Cardiff City are still on the Wembley trail after striking twice in stoppage time to beat their Championship rivals Leicester City 4-2.
Cardiff were forced to make four changes from the side that beat Bristol City mainly through injuries and illness. Gavin Rae, Aaron Wildig and Aaron Matthews were all unfit, while Anthony Gerrard escaped his one-match suspension to displace Gabor Gyepes at the centre of defence.
The visitors pushed the Bluebirds back in the opening stages and Martyn Waghorn and Dany N'Guessan both blasted high and wide when well placed.
Clever play by Jay Bothroyd won Cardiff's first corner after 15 minutes and Joe Ledley had the ball in the net only to be whistled up for offside.

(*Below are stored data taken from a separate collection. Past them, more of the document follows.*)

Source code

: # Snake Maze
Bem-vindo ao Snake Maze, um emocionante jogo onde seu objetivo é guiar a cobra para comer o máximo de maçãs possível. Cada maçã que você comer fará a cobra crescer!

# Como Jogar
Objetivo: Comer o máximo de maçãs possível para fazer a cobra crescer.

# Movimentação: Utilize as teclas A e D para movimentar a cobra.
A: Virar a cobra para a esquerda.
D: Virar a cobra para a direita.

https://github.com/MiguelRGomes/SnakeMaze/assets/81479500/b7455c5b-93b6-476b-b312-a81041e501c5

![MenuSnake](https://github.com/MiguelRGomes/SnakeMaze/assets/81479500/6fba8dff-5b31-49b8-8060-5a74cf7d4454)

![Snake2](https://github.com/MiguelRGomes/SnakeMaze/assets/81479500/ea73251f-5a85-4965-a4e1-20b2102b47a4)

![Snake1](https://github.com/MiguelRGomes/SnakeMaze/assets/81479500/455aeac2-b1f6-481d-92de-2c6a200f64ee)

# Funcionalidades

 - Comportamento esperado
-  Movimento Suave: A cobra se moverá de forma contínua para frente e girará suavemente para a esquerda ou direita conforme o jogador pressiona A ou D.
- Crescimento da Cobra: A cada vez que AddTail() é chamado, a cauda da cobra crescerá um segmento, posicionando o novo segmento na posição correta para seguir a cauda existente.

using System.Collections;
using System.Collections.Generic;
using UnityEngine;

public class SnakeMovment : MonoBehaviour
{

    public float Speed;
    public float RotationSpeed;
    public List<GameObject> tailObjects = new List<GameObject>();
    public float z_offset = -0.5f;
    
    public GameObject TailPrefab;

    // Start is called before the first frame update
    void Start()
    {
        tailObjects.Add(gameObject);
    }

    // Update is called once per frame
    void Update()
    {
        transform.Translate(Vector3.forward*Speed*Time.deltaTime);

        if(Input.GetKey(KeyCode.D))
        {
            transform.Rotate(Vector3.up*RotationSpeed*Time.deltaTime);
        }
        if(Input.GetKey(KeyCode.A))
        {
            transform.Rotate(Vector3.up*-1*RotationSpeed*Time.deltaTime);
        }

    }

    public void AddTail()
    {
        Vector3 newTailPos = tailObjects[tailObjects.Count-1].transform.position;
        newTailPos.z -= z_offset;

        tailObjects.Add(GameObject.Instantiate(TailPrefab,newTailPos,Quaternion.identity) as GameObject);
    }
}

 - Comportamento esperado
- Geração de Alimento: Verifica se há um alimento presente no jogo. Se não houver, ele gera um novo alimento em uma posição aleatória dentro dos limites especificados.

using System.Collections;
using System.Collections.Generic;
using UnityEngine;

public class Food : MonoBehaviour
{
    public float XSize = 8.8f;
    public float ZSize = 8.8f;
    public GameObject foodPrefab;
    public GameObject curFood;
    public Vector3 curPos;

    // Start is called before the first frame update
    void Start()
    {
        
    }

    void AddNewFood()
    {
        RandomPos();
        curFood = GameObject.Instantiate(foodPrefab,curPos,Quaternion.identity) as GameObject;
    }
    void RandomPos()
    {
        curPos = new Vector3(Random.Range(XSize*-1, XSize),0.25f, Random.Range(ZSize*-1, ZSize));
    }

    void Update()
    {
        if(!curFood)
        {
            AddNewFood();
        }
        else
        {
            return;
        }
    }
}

The Bluebirds were not to be denied and when Ledley passed out wide to Michael Chopra in the 17th minute, his pinpoint cross was met by a diving Bothroyd who headed into the roof of the net for his eighth goal of the season.

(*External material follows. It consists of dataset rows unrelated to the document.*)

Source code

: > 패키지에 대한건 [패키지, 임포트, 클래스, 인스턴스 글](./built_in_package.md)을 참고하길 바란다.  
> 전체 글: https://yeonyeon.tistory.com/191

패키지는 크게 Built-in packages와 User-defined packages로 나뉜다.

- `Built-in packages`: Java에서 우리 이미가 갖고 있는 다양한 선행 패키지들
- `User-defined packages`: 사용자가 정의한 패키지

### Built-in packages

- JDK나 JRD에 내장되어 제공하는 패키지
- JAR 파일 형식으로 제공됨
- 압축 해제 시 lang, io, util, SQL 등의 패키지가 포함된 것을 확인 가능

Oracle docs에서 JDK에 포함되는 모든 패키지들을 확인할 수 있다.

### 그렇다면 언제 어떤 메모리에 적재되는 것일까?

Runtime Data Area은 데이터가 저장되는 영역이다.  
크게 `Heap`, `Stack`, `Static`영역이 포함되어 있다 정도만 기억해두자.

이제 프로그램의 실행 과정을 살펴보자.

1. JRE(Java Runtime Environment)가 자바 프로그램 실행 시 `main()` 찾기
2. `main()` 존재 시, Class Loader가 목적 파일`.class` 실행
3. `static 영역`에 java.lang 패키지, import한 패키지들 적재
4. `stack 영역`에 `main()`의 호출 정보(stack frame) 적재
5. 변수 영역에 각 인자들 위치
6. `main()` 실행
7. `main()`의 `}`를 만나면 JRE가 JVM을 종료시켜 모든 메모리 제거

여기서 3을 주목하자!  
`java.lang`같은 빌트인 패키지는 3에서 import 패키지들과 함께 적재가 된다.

A free-kick by Paul Gallagher led to an equaliser for the Foxes in the 34th minute. His high ball into the danger area was met by a glancing header from Michael Morrison to wrongfoot David Marshall in the home goal.
Five minutes later the Foxes went ahead when a Waghorn through ball was met by N'Guessan who muscled past Paul Quinn before prodding home from close range.

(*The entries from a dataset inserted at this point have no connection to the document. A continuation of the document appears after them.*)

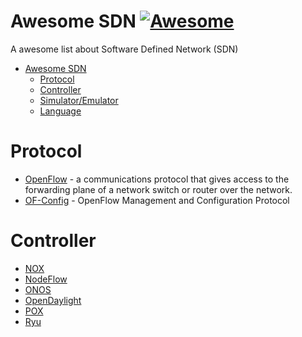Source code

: # Awesome SDN [![Awesome](https://cdn.rawgit.com/sindresorhus/awesome/d7305f38d29fed78fa85652e3a63e154dd8e8829/media/badge.svg)](https://github.com/sindresorhus/awesome)

A awesome list about Software Defined Network (SDN) 

- [Awesome SDN](#awesome-sdn)
  - [Protocol](#protocol)
  - [Controller](#controller)
  - [Simulator/Emulator](#Simulator/Emulator)
  - [Language](#language)



# Protocol

- [OpenFlow](https://www.opennetworking.org/sdn-resources/openflow) - a communications protocol that gives access to the forwarding plane of a network switch or router over the network.
- [OF-Config](https://www.opennetworking.org/technical-communities/areas/specification/1928-of-config) - OpenFlow Management and Configuration Protocol

# Controller

- [NOX](www.noxrepo.org)
- [NodeFlow](https://github.com/gaberger/NodeFLow)
- [ONOS](onosproject.org)
- [OpenDaylight](https://www.opendaylight.org)
- [POX](www.noxrepo.org/pox)
- [Ryu](https://osrg.github.io/ryu)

There were no changes at the interval and Leicester came out strongly forcing the Bluebirds back on defence.
In a rare breakaway on the hour, a Chopra shot was beaten out by Chris Weale to Ross McCormack but he was unable to keep his snap shot down.
Chris Burke replaced Quinn in the 61st minute with Darcy Blake switching to full-back.
City levelled in the 72nd minute from a set-piece. Blake won a free-kick wide on the right and Peter Whittingham fired over a deep cross that went straight into the Leicester net to make it a staggering 17 goals for the midfielder.
Marshall made a superb double save from a Leicester corner with ten minutes remaining and in the goalmouth scramble that followed, Bothroyd was injured and needed treatment.
Just as a replay looked likely, Burke popped up to drive home in the 90th minute and the cheers had hardly died down when McCormack was on hand to net his first goal of the season to put Cardiff in the fifth round draw.